I down want to write arr.where_i( ... ) - it's ugly. So i need function/method overloading by lambda-type...

This is my solution:

template<typename F>
auto my_magic_func(F f) -> decltype(f(1))
{
    return f(1);
}

template<typename F>
auto my_magic_func(F f, void * fake = NULL) -> decltype(f(2,3))
{
    return f(2,3);
}

int main()
{
    auto x1 = my_magic_func([](int a){ return a+100; });
    auto x2 = my_magic_func([](int a, int b){ return a*b; });
    // x1 == 1+100
    // x2 == 2*3
}

Is it SFINAE solution? What can you suggest me?

Answer 1

Maybe something variadic:

#include <utility>

template <typename F, typename ...Args>
decltype(f(std::declval<Args>()...) my_magic_func(F f, Args &&... args)
{
    return f(std::forward<Args>(args)...);
}

Edit: You can also use typename std::result_of<F(Args...)>::type for the return type, which does the same thing.

Answer 2

You certainly want SFINAE in your solution. Generally speaking, the result would look something like:

template<
    typename Functor
    , typename std::enable_if<
        special_test<Functor>::value
        , int
    >::type = 0
>
return_type
my_magic_func(Functor f);

template<
    typename Functor
    , typename std::enable_if<
        !special_test<Functor>::value
        , int
    >::type = 0
>
return_type
my_magic_func(Functor f);

such that only one overload would be active at any one time -- all that remains now is carefully crafting that special_test to have the behaviour we want. This is a careful balancing act as you don't want the test to be too specific; otherwise we lose generality. Quite a shame when writing generic code. You haven't given too much information (eg are you strictly interested in support for lambdas? monomorphic functors? polymorphic functors?), but I will assume for now that we have access to a value_type alias which would correspond to double in your example.

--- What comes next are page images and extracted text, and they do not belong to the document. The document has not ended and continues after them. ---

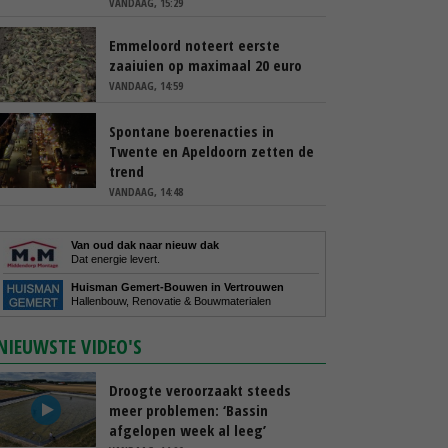
VANDAAG, 15:29
Emmeloord noteert eerste
zaaiuien op maximaal 20 euro
VANDAAG, 14:59
Spontane boerenacties in
Twente en Apeldoorn zetten de
trend
VANDAAG, 14:48
Van oud dak naar nieuw dak
Dat energie levert.
Huisman Gemert-Bouwen in Vertrouwen
Hallenbouw, Renovatie & Bouwmaterialen
NIEUWSTE VIDEO'S
Droogte veroorzaakt steeds
meer problemen: ‘Bassin
afgelopen week al leeg’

As such, here's an example condition that will check that a given type is Callable (that's a Standard concept) with signature bool(value_type) ; ie that it's a predicate of sorts:

template<typename Functor, typename ValueType>
struct is_unary_predicate {
    typedef char (&accepted)[1];
    typedef char (&refused)[2];

    void consume(bool);

    template<
        typename X
        , typename Y
        , typename = decltype( consume(std::declval<X>()(std::declval<Y>())) )
    >
    accepted
    test(X&&, Y&&);

    refused test(...);

    static constexpr bool value =
        sizeof test(std::declval<Functor>(), std::declval<ValueType>())
        == sizeof(accepted);
};

Personally I have an is_callable<F, Signature> trait so that I would only need to write something like template<typename Functor, typename ValueType> using is_unary_predicate = is_callable<Functor, bool(ValueType)>; (and similarly I could have an is_binary_predicate alias instead of letting the second overload of my_magic_func be a catch-all). Perhaps you'd want to use a similar trait for future uses of SFINAE (although it may be somewhat painful to write without variadic templates).